==== MATERIAL SUPPLIED ====
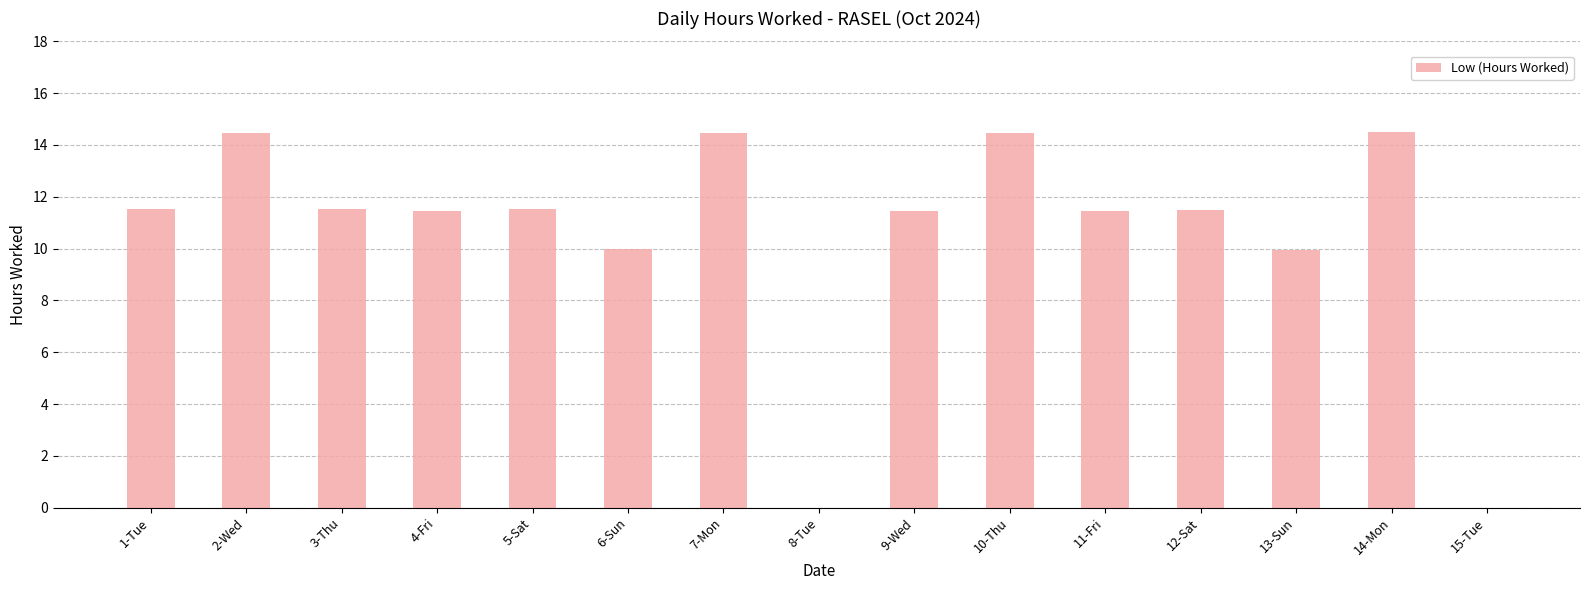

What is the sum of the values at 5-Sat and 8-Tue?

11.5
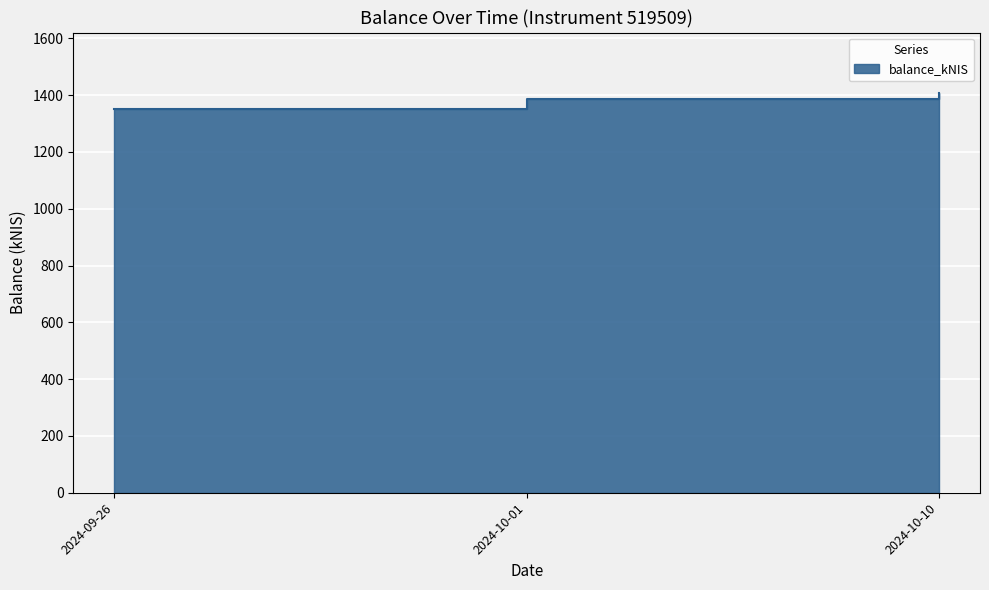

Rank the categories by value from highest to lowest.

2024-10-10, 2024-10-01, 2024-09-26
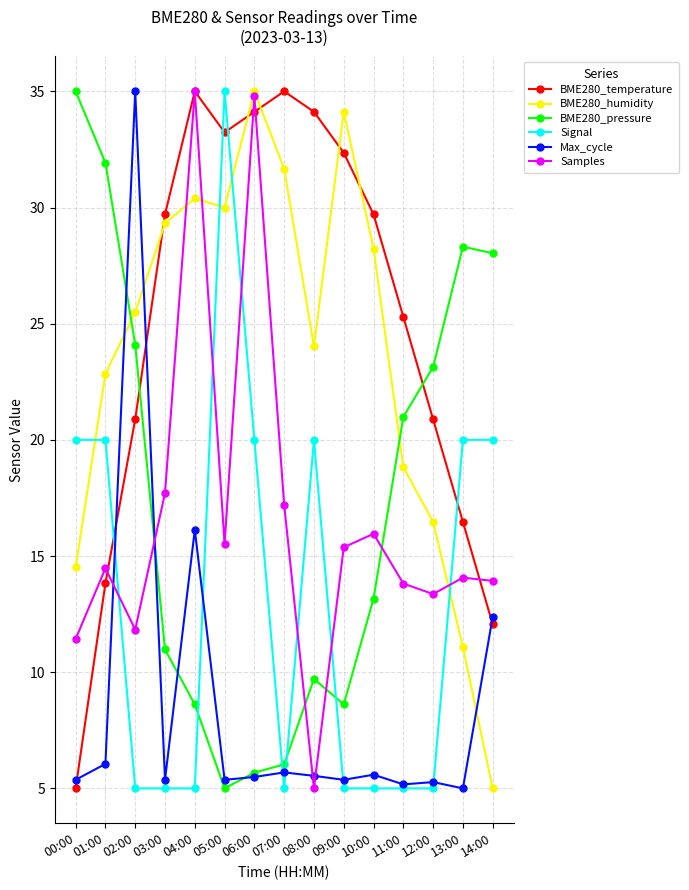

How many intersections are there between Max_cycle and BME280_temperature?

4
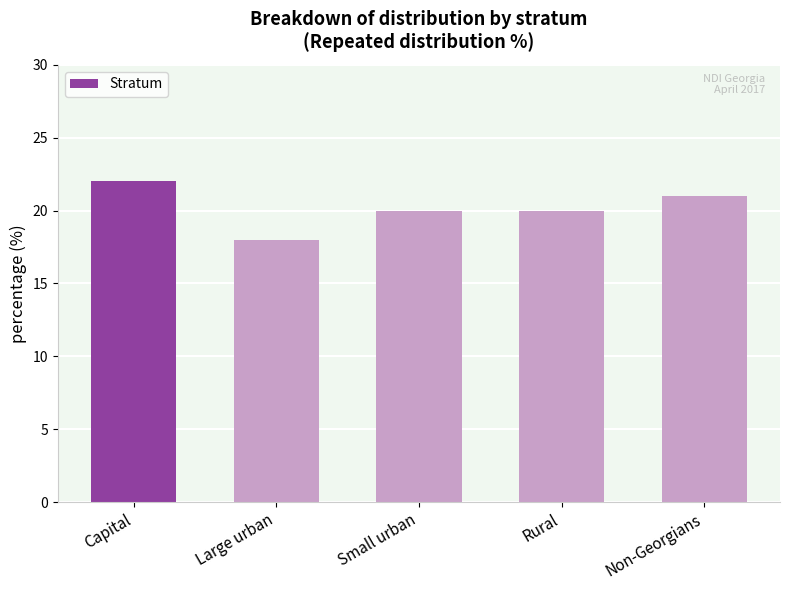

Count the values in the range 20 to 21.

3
====
[TASK OBJECTIVE] Reproduce the material from the line containing "Rank the categories" through the end of the material, leaving out the pictures.

[EXERCISE OUTPUT]
Rank the categories by value from highest to lowest.

2024-10-10, 2024-10-01, 2024-09-26

How many intersections are there between Max_cycle and BME280_temperature?

4

Count the values in the range 20 to 21.

3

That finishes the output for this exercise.